TASK DETAILS | Transcribe all the records exactly and omit any images they hold.

BEGIN DATA RECORDS

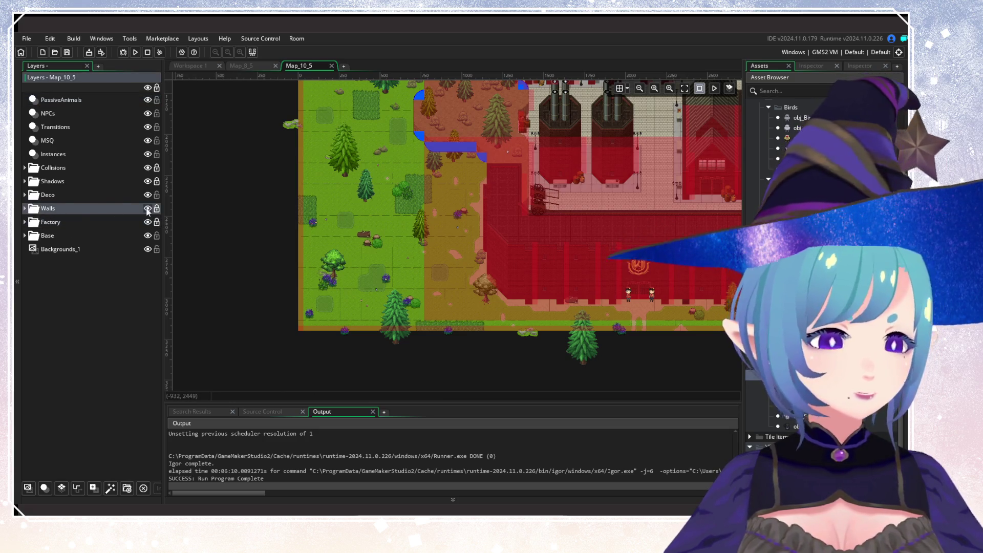
{"action": "left_click", "coordinate": [25, 209]}
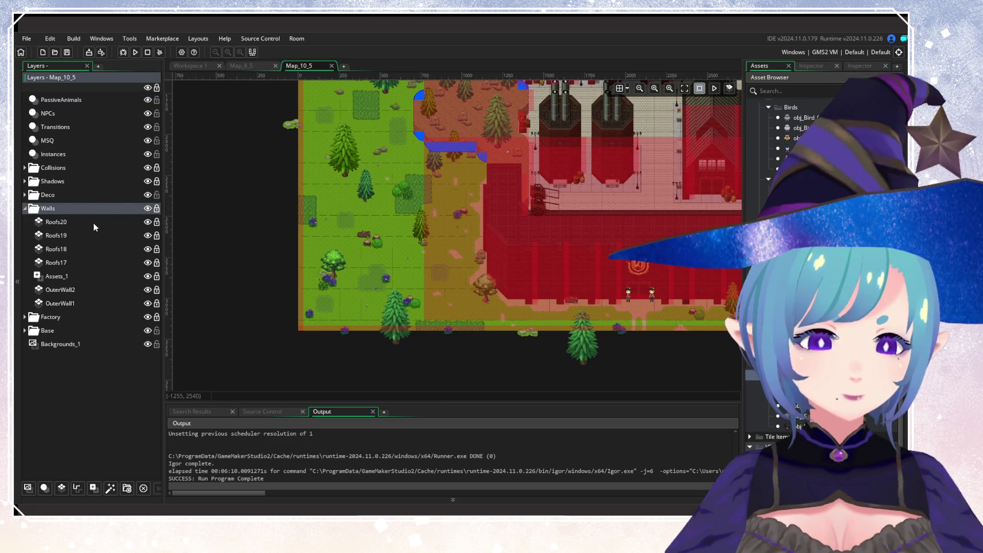
{"action": "left_click", "coordinate": [94, 222]}
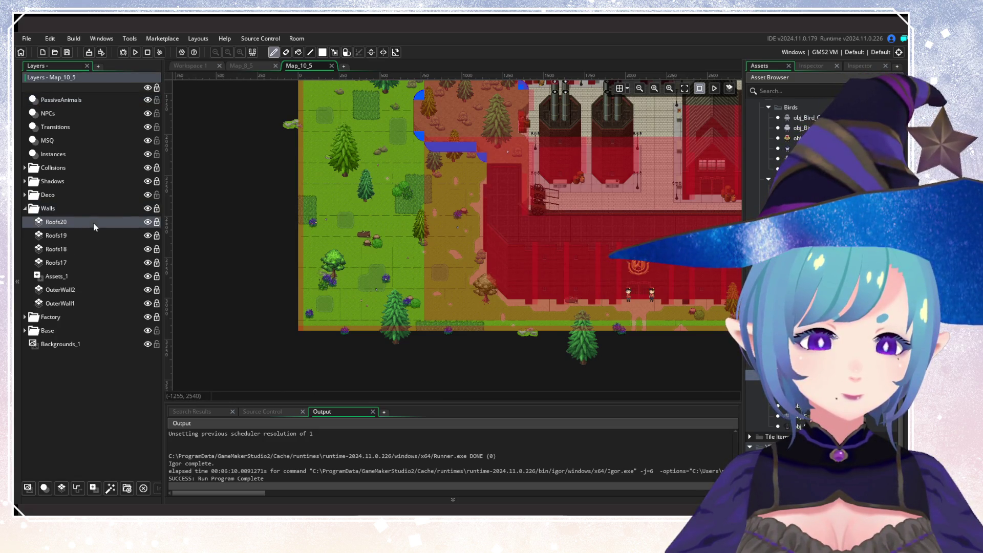
Add an asset layer above Roofs20 and name it Roofs21
{"action": "left_click", "coordinate": [93, 488]}
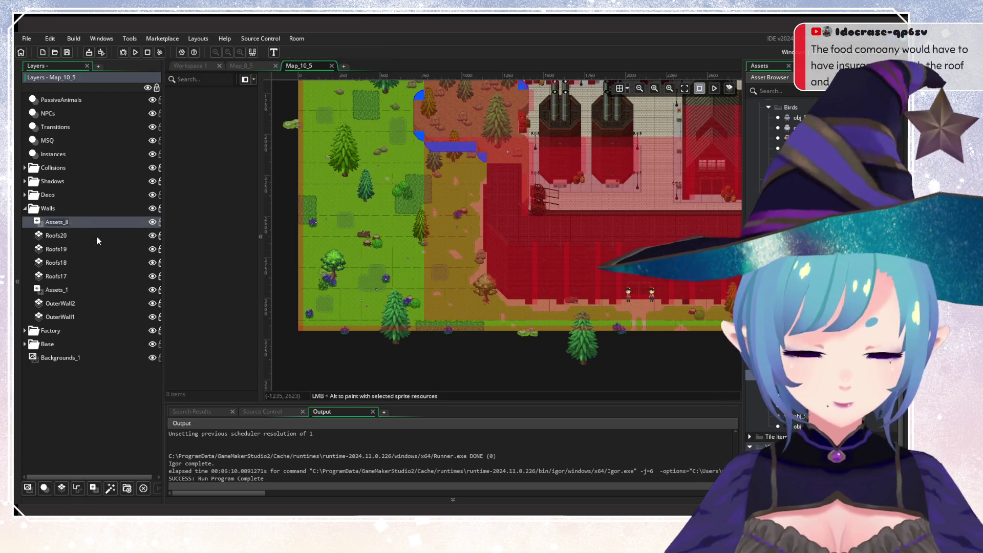
{"action": "type", "text": "Roofs"}
{"action": "key", "text": "Return"}
{"action": "type", "text": "21"}
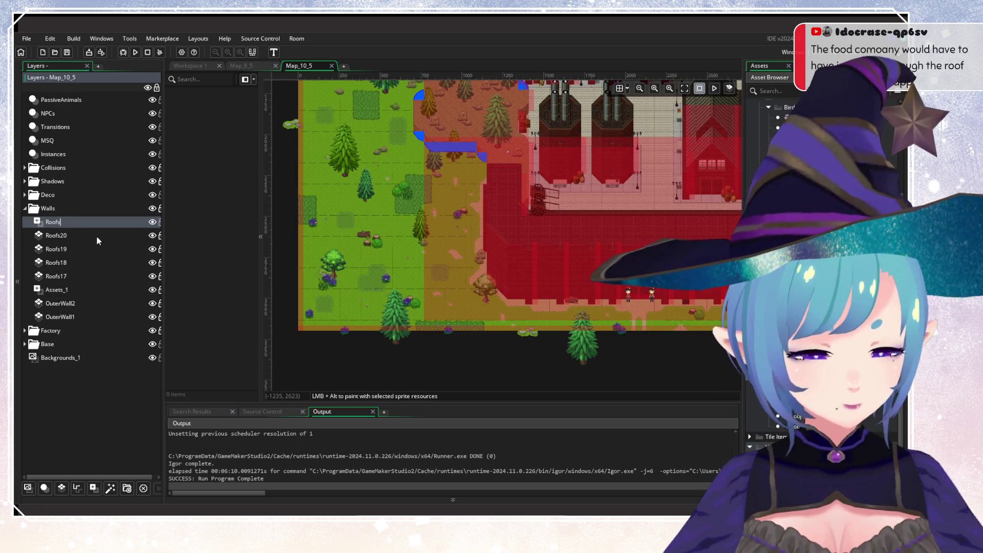
{"action": "key", "text": "Return"}
Search the Asset Browser for roof-related assets, correcting the mistyped search text
{"action": "left_click", "coordinate": [189, 65]}
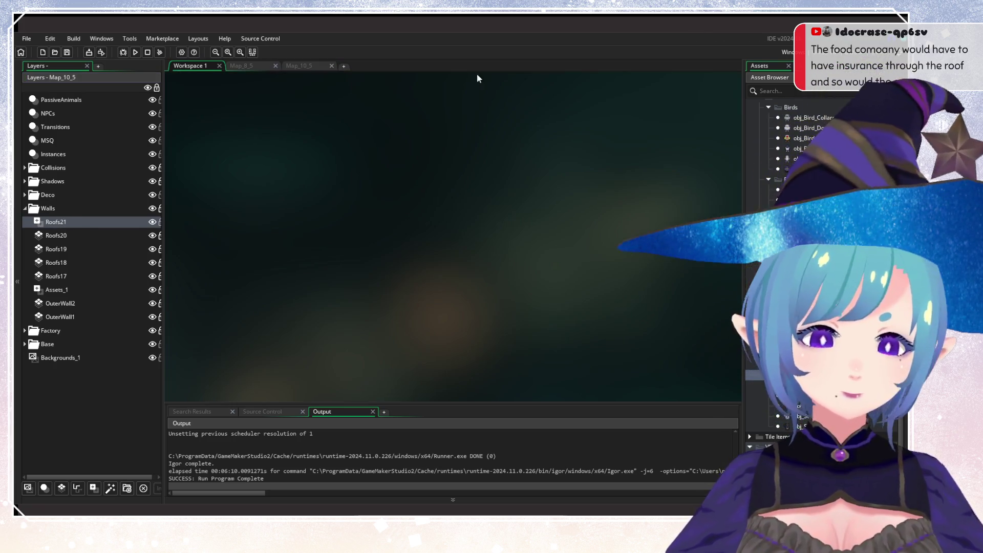
{"action": "left_click", "coordinate": [775, 88]}
{"action": "type", "text": "oofmana"}
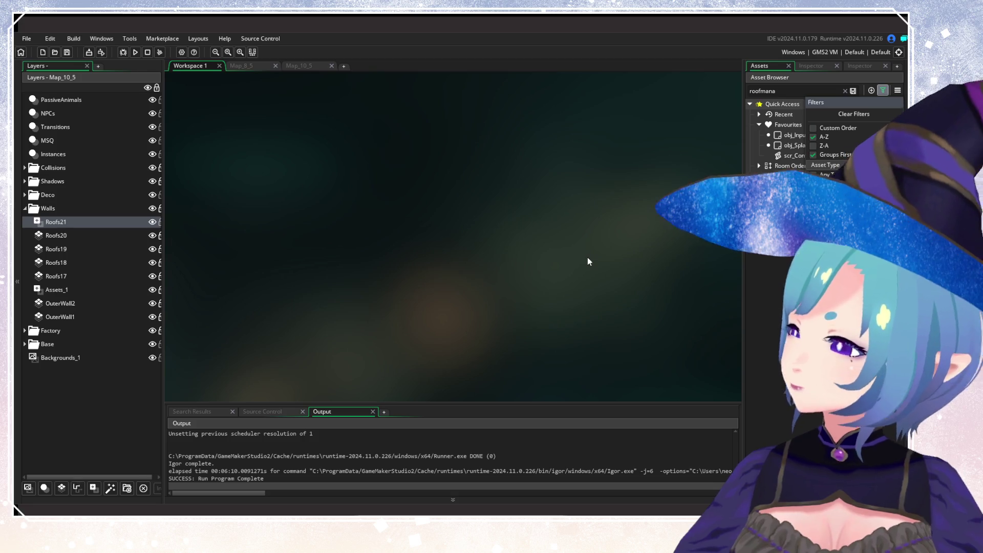
{"action": "left_click", "coordinate": [798, 87]}
{"action": "left_click", "coordinate": [762, 90]}
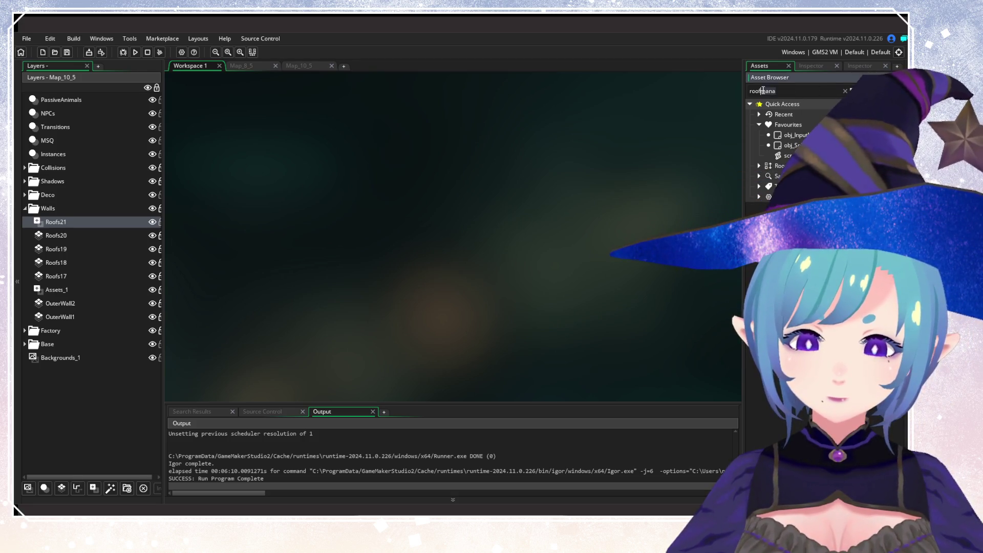
{"action": "key", "text": "Delete"}
{"action": "key", "text": "Delete"}
{"action": "key", "text": "Delete"}
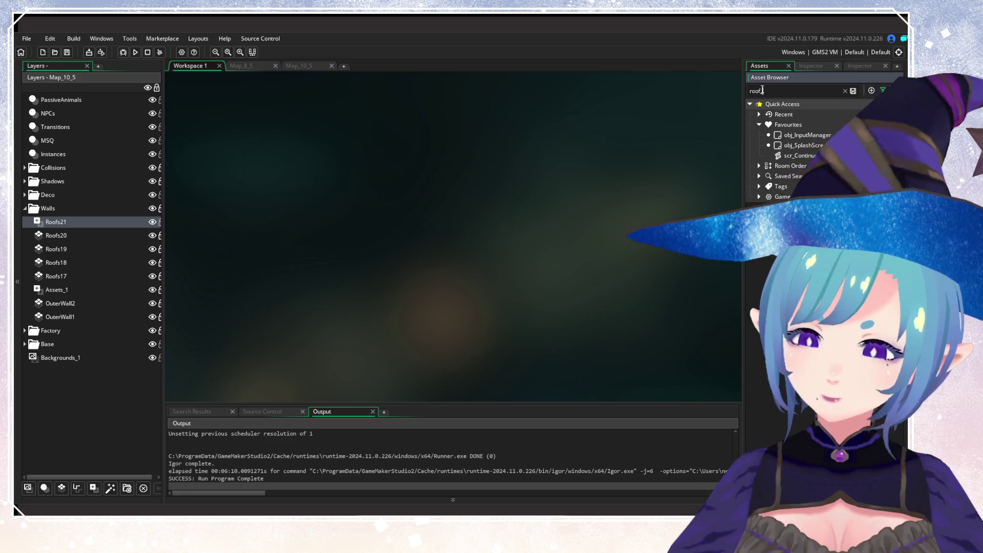
{"action": "type", "text": "manada"}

END DATA RECORDS

YOUR SOLUTION |
{"action": "left_click", "coordinate": [25, 209]}
{"action": "left_click", "coordinate": [94, 222]}
Add an asset layer above Roofs20 and name it Roofs21
{"action": "left_click", "coordinate": [93, 488]}
{"action": "type", "text": "Roofs"}
{"action": "key", "text": "Return"}
{"action": "type", "text": "21"}
{"action": "key", "text": "Return"}
Search the Asset Browser for roof-related assets, correcting the mistyped search text
{"action": "left_click", "coordinate": [189, 65]}
{"action": "left_click", "coordinate": [775, 88]}
{"action": "type", "text": "oofmana"}
{"action": "left_click", "coordinate": [798, 87]}
{"action": "left_click", "coordinate": [762, 90]}
{"action": "key", "text": "Delete"}
{"action": "key", "text": "Delete"}
{"action": "key", "text": "Delete"}
{"action": "type", "text": "manada"}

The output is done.